=== Section Start ===
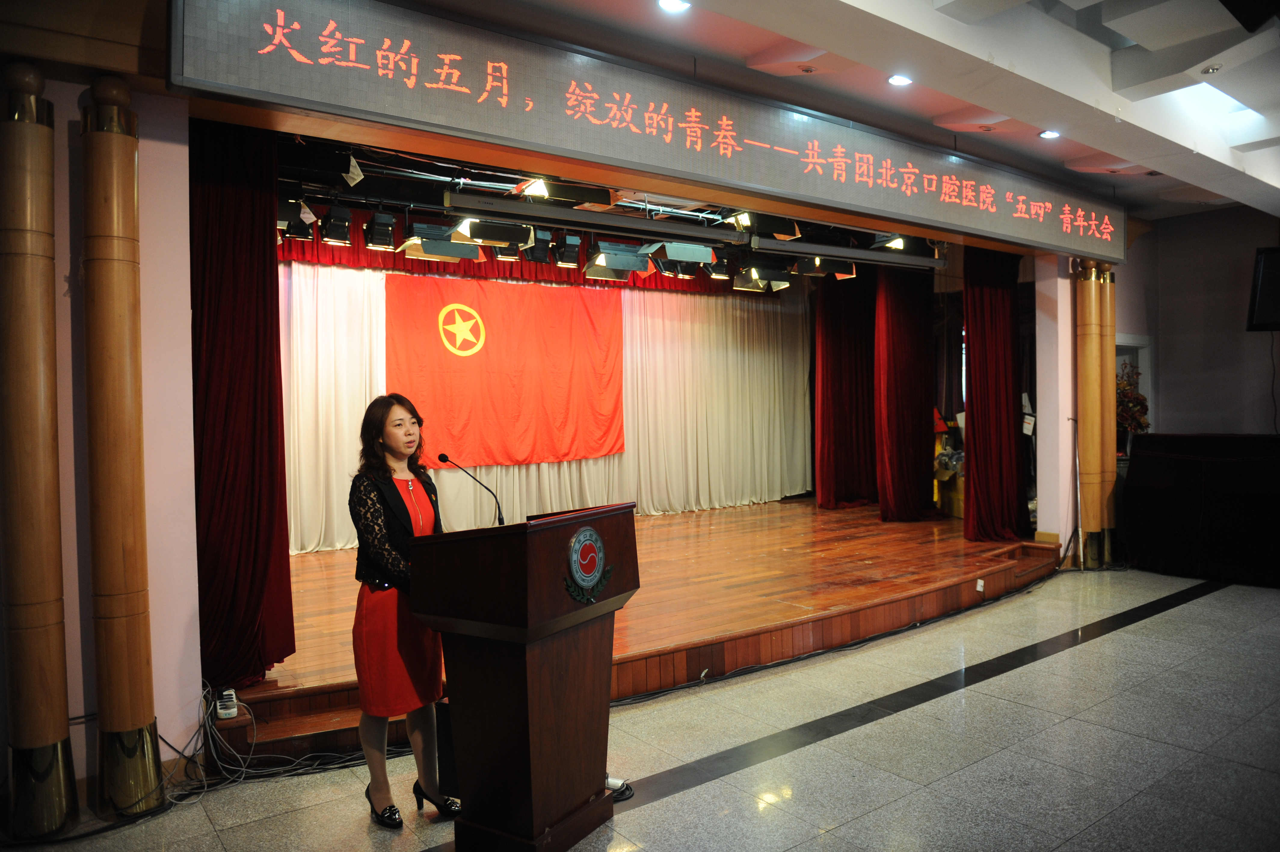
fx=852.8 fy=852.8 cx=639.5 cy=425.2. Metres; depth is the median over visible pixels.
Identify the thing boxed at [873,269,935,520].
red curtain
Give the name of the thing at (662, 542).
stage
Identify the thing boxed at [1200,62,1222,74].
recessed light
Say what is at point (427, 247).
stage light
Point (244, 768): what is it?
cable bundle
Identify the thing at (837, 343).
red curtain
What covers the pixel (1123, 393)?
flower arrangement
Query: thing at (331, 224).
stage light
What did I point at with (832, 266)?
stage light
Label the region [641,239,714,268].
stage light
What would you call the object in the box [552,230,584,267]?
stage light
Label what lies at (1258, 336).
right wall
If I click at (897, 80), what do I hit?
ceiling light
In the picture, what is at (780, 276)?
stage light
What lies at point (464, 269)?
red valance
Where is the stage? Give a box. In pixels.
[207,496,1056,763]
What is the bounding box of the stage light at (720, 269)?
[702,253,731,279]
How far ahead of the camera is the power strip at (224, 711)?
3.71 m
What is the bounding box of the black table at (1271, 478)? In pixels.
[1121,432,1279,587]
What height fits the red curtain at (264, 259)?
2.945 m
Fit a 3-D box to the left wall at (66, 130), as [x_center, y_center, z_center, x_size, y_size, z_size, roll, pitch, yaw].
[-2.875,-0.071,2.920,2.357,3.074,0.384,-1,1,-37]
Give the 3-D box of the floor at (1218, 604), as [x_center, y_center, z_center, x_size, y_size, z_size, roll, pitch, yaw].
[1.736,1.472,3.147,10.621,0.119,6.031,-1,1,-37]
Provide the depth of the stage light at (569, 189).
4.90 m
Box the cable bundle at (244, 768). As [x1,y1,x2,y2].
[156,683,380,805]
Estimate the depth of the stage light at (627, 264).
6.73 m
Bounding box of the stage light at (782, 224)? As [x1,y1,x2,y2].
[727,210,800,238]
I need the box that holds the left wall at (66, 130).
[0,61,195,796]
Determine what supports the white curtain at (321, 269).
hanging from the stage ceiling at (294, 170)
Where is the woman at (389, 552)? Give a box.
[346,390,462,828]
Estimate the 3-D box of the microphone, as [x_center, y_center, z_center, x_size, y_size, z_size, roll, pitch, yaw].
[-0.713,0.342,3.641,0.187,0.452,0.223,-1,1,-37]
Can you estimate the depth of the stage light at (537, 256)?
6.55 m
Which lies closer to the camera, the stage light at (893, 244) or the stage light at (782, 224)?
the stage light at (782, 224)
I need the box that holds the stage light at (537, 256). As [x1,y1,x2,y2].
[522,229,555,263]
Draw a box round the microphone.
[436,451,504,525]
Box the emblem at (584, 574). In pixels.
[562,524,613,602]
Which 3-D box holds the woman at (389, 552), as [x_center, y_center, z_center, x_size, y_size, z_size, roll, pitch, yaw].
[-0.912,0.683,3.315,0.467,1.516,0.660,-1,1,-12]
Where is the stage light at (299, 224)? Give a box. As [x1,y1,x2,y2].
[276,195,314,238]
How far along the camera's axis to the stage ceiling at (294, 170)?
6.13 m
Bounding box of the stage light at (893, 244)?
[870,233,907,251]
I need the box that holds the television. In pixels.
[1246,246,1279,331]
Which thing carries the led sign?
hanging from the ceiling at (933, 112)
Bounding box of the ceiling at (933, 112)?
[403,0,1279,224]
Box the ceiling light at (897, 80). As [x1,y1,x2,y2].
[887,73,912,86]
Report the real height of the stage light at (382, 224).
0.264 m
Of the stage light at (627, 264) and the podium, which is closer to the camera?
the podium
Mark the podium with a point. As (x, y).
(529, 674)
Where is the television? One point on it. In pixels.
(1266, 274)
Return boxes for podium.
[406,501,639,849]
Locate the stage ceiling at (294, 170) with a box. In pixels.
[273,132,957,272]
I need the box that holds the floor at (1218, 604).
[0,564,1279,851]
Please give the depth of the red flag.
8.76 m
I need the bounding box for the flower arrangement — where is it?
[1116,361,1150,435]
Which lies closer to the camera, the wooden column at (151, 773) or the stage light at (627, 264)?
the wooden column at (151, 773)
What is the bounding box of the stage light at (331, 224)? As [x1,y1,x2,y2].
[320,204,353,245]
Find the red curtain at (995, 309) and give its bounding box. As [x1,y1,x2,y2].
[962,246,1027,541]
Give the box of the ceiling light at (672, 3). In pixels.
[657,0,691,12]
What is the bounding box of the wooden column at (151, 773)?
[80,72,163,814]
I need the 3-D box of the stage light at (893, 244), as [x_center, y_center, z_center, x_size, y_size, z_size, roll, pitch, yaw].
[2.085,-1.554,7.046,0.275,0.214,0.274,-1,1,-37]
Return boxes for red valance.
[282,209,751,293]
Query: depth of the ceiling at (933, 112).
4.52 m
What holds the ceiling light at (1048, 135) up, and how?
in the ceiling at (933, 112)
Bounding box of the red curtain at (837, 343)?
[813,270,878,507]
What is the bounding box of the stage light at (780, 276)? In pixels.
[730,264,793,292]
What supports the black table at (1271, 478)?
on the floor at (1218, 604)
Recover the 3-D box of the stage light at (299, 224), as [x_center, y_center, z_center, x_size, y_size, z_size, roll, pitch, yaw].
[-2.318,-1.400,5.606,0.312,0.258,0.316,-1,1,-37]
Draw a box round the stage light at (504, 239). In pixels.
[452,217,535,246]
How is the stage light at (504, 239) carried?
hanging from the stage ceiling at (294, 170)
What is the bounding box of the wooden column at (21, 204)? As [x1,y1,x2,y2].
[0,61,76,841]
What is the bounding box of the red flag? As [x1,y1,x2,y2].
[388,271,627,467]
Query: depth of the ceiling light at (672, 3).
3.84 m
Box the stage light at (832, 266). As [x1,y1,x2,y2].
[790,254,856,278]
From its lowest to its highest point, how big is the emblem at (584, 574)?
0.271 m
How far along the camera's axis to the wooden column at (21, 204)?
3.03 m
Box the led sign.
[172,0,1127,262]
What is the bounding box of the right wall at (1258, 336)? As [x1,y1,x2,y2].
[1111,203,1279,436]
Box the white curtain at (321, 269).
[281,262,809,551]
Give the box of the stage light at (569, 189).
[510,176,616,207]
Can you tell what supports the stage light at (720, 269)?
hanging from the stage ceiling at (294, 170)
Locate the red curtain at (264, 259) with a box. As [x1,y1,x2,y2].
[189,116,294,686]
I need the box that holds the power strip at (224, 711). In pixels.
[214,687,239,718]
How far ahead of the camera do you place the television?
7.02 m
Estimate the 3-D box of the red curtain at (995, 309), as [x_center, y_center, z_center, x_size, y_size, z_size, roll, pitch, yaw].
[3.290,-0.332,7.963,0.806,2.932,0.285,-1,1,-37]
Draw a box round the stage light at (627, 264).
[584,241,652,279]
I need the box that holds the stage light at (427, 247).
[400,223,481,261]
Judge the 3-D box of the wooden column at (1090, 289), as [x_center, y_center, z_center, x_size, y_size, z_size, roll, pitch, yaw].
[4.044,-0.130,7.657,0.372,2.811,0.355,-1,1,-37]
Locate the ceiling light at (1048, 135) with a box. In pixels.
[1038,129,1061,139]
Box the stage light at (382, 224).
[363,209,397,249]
=== Section End ===
=== Section Start ===
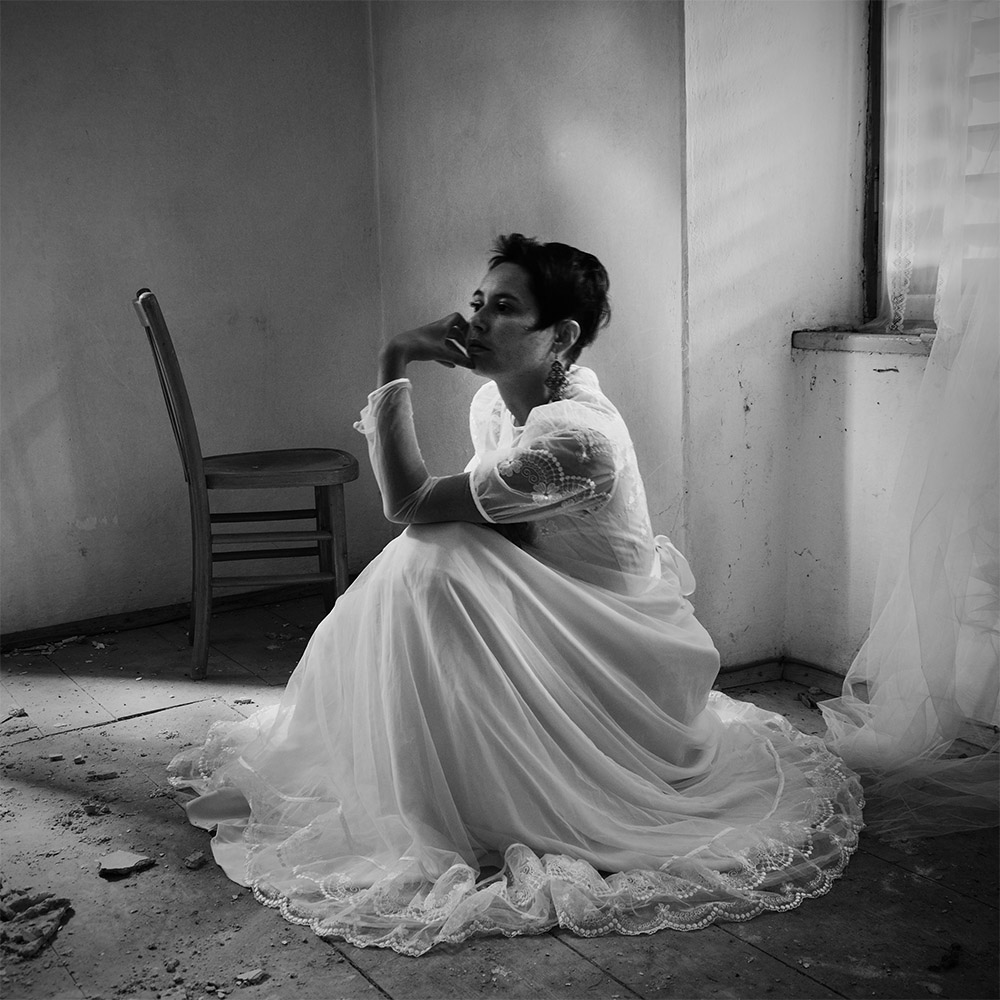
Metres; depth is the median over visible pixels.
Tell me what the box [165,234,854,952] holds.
=== Section End ===
**What is expected**
If a line in the data above includes the string "median", copy it.

**Answer to this exercise**
fx=852.8 fy=852.8 cx=639.5 cy=425.2. Metres; depth is the median over visible pixels.
Metres; depth is the median over visible pixels.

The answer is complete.